Objective: To study the frequency, type, and severity of adverse reactions to intravenous immunoglobulin infusions and possible preventable measures.
Methods: We prospectively studied the frequency, type, and severity of adverse reactions in 104 intravenous immunoglobulin infusions (IntraglobinTMF) given to 13 patients suffering from several immunodeficiency and autoimmune diseases over 15 months in King Hussein Medical Center. The severity of the reaction was classified as mild, moderate and severe. Transmission of infections such as human immunodeficiency virus, hepatitis B, and C was monitored.
Results: The total number of reactions documented was 16 out of 104 (14.5%) infusions and all resolved without medical aid. Excluding those reactions in which a predisposing factor was identified, the overall rate was 6%.

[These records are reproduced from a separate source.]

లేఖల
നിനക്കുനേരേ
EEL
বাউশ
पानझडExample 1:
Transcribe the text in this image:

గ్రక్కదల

Conclusion: This study has shown that the overall reaction rate in patients infused with intravenous immunoglobulin at hospital is low. However, establishment of specialized staff will decrease the adverse reactions considerably. We advise the care-taking staff to elicit the predisposing factors like infection and avoid infusion until antibiotics have been started for 24-48 hours. We found that strict application of manufacturer infusion protocols (IntraglobinTMF) will avoid reactions due to accelerating rate of infusion. Intravenous immunoglobulin is a useful life saving drug. It is safe if all precautions are taken into consideration.